Find the string "include" in the records. Copy each line that has it.

[Items from a dataset]
╔══

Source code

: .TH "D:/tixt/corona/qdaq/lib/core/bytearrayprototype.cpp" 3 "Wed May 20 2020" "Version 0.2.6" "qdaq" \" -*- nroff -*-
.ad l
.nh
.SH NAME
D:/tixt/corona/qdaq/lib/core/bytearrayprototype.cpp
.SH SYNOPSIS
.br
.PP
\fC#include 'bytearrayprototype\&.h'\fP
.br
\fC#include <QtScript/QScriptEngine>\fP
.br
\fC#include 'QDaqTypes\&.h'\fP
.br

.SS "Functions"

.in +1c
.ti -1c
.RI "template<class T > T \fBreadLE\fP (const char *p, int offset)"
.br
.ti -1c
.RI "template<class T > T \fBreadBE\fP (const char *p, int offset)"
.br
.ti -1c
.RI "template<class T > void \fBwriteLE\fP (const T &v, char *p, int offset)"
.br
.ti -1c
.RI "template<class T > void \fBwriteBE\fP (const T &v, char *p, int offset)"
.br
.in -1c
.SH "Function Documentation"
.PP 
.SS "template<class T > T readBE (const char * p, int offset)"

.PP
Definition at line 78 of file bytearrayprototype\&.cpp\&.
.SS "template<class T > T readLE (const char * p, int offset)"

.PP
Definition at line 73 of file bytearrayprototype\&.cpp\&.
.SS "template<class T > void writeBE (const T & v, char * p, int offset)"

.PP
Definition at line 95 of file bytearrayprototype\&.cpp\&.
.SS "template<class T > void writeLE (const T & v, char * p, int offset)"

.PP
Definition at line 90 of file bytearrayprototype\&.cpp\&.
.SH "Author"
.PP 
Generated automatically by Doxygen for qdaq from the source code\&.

╚══

Response to this exercise =>
\fC#include 'bytearrayprototype\&.h'\fP
\fC#include <QtScript/QScriptEngine>\fP
\fC#include 'QDaqTypes\&.h'\fP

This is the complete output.